Suas tarefas
[A] Em quais categorias o programa preliminar da Comunidade Europeia dividia os direitos fundamentais, segundo o texto sobre os direitos do consumidor? Liste todas.
[B] Segundo o texto sobre os direitos do consumidor, por meio de qual resolução as Nações Unidas estabeleceram, em 1985, objetivos, princípios e normas de proteção ao consumidor?
[C] Retome o texto sobre os direitos do consumidor a partir da frase que termina em "dos direitos básicos do consumidor."

Texto de origem
***
Seguindo o exemplo de
Kennedy, a Comissão de Direitos Humanos das nações Unidas, na sua 29ª Sessão em
1973, em Genebra, também reconheceu os princípios e chamou-os de Direitos
Fundamentais do Consumidor. Por sua vez, o programa Preliminar da Comunidade
Européia para uma Política de Proteção e Informação dos Consumidores dividia os
direitos fundamentais em cinco categorias:
"(1) proteção da
saúde e da segurança;
(2) proteção dos
interesses econômicos;
(3) reparação dos
prejuízos;
(4) informação e
educação;
(5) representação (ou
direito de ser ouvido)" (SOUZA, 1996, p. 56).
Em 1985, as Nações
Unidas, por meio da Resolução n.º 39/248, estabelece objetivos, princípios e
normas para que os governos membros desenvolvam ou reforcem políticas firmes de
proteção ao consumidor. Esta foi, claramente, a primeira vez que, em nível
mundial, houve o reconhecimento e aceitação dos direitos básicos do consumidor.
***
Dados de origem
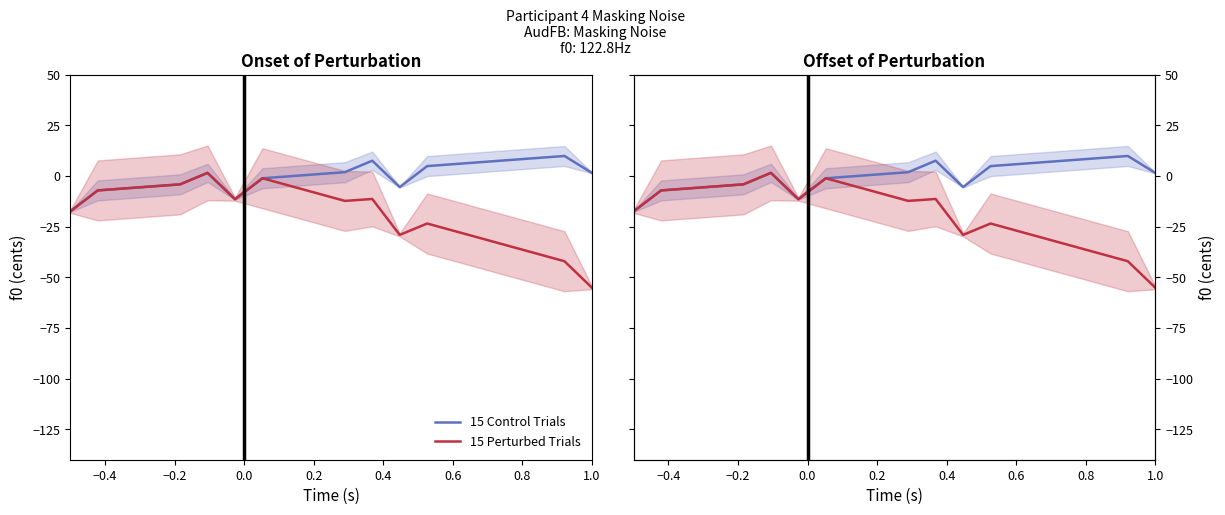

Reading right to left, what are all the values shown in this chart?

15 Control Trials: 1.6	9.9	8.9	7.9	6.9	5.9	4.9	-5.4	7.6	1.9	0.9	-0.1	-1.1	-11.4	1.6	-4.1	-5.1	-6.1	-7.1	-17.4
15 Perturbed Trials: -55.1	-42.0	-38.3	-34.6	-30.9	-27.2	-23.4	-29.0	-11.3	-12.3	-8.5	-4.8	-1.1	-11.4	1.6	-4.1	-5.1	-6.1	-7.1	-17.4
***
Respostas às tarefas
[A]
1. Proteção da saúde e da segurança
2. Proteção dos interesses econômicos
3. Reparação dos prejuízos
4. Informação e educação
5. Representação (ou direito de ser ouvido)

[B] Pela Resolução n.º 39/248.

[C]
O Anexo 3 da Resolução mostra quais são os princípios gerais que serão tomados
como padrões mínimos pelos governos:
"(a) proteger o
consumidor quanto a prejuízos à sua saúde e segurança;
(b) fomentar e
proteger os interesses econômicos dos consumidores;
(c) fornecer aos
consumidores informações adequadas para capacita-los a fazer escolhas
acertadas, de acordo com as necessidades e desejos individuais;
(d) educar o
consumidor;
(e) criar
possibilidade de real ressarcimento ao consumidor;
(f) garantir a
liberdade para formar grupos de consumidores e outros grupos e organizações de
relevância e oportunidade para que estas organizações possam apresentar seus
enfoques nos processos decisórios a elas referentes" (SOUZA, 1996. p.57).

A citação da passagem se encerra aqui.